→ Work instructions
In the records below, find the line holding "Image 1: xy, xz, yz;"; copy it and every line after it to the end, omitting all images.
### Dataset
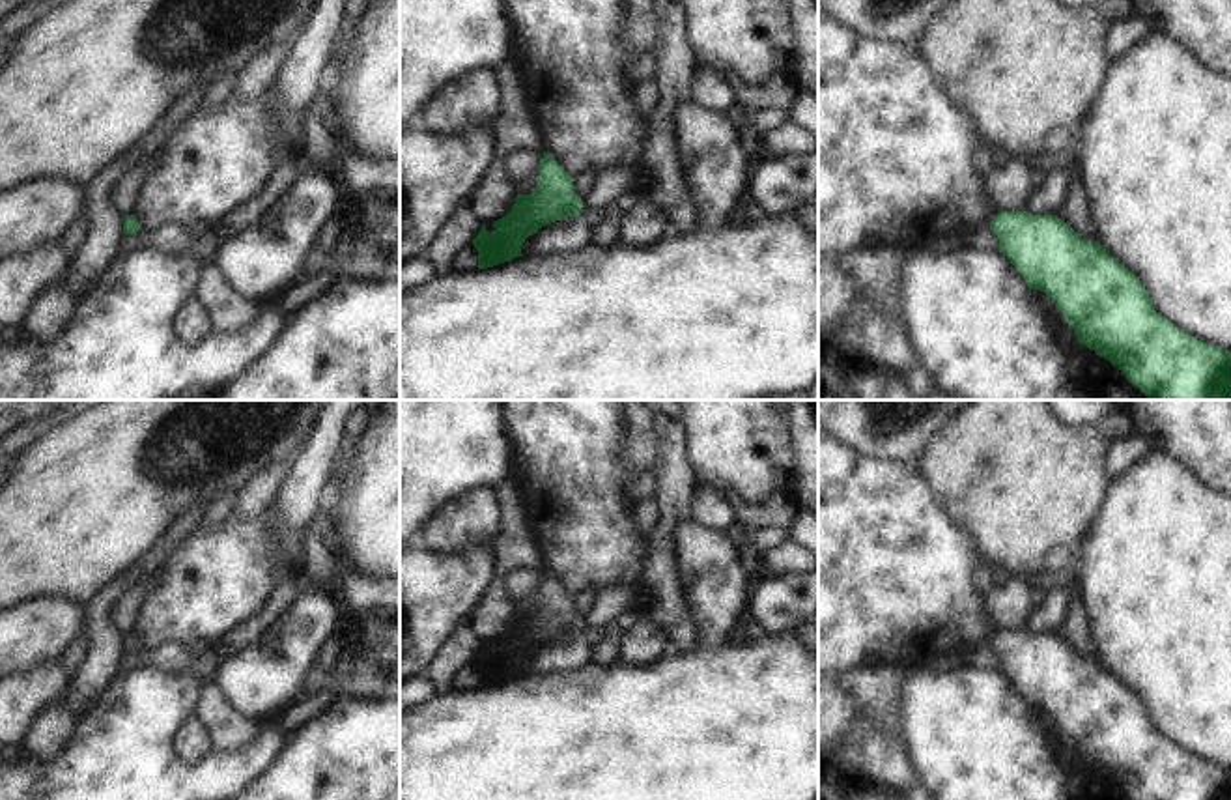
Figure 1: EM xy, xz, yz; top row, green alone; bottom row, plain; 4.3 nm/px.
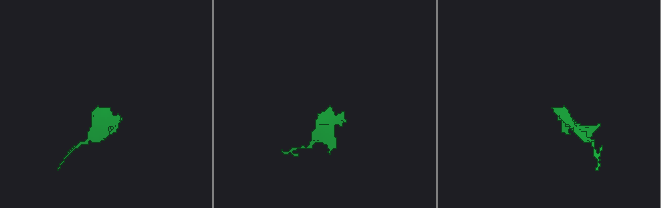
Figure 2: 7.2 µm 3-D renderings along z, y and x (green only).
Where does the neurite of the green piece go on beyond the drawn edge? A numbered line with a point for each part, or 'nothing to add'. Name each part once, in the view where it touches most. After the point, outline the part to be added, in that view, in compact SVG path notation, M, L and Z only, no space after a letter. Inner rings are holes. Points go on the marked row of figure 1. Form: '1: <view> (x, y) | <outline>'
nothing to add

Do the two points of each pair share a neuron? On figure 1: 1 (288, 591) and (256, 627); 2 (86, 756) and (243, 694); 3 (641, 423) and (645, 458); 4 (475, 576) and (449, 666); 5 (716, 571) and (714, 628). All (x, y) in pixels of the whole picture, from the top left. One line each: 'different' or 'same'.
1: same
2: different
3: same
4: different
5: same

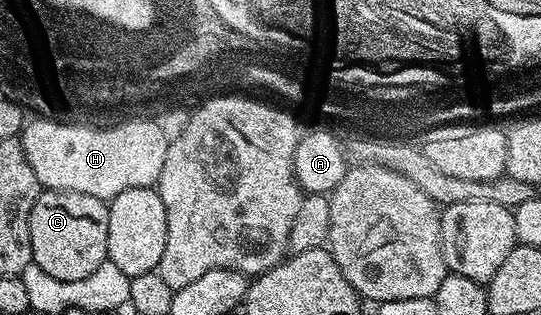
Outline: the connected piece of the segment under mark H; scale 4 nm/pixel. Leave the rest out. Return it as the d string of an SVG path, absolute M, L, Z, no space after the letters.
M37 117L33 120L35 120L34 123L26 122L23 130L20 132L21 147L25 150L25 156L31 165L31 169L35 169L35 177L41 183L42 188L51 191L75 191L77 193L87 193L91 197L99 197L106 201L112 201L116 195L123 193L123 189L154 186L159 177L159 173L163 169L163 161L167 157L169 139L167 135L161 132L160 125L152 123L149 119L129 119L126 123L115 124L114 127L88 127L89 123L85 121L58 121L56 118L48 117Z

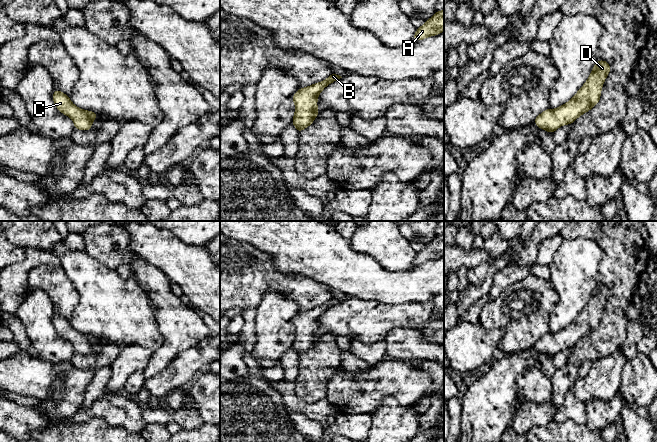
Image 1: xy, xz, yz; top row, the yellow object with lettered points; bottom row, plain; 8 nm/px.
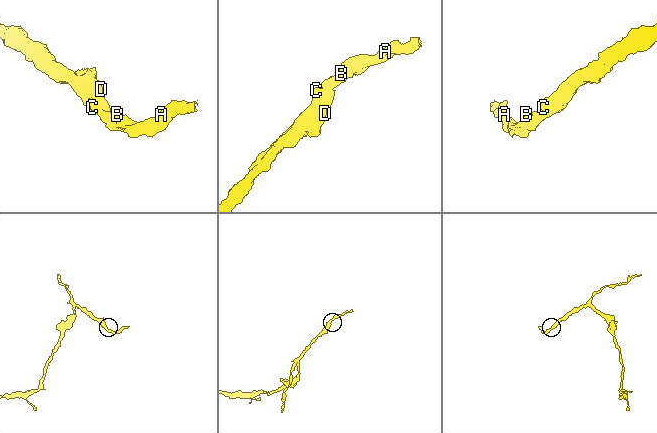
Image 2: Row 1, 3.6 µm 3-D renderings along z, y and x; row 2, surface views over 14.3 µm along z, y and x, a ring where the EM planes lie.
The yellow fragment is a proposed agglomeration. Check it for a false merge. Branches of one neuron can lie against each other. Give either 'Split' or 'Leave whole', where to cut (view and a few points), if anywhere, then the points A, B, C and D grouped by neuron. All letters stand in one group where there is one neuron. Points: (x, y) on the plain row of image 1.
Leave whole. No split. Groups: A B C D

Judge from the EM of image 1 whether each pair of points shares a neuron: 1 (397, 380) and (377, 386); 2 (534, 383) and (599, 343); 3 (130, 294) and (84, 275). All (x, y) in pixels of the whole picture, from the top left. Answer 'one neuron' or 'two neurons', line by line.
1: one neuron
2: two neurons
3: one neuron

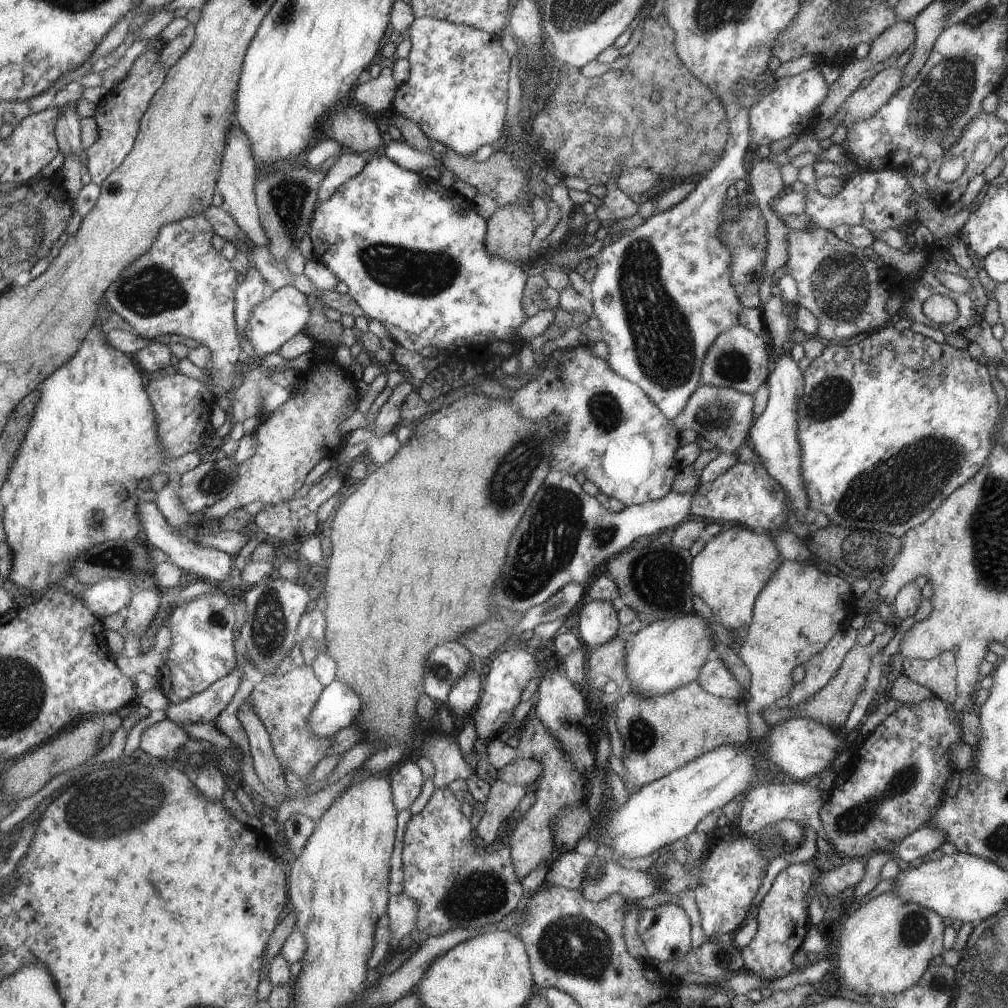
######
→ Response area
Image 1: xy, xz, yz; top row, the yellow object with lettered points; bottom row, plain; 8 nm/px.
Image 2: Row 1, 3.6 µm 3-D renderings along z, y and x; row 2, surface views over 14.3 µm along z, y and x, a ring where the EM planes lie.
The yellow fragment is a proposed agglomeration. Check it for a false merge. Branches of one neuron can lie against each other. Give either 'Split' or 'Leave whole', where to cut (view and a few points), if anywhere, then the points A, B, C and D grouped by neuron. All letters stand in one group where there is one neuron. Points: (x, y) on the plain row of image 1.
Leave whole. No split. Groups: A B C D

Judge from the EM of image 1 whether each pair of points shares a neuron: 1 (397, 380) and (377, 386); 2 (534, 383) and (599, 343); 3 (130, 294) and (84, 275). All (x, y) in pixels of the whole picture, from the top left. Answer 'one neuron' or 'two neurons', line by line.
1: one neuron
2: two neurons
3: one neuron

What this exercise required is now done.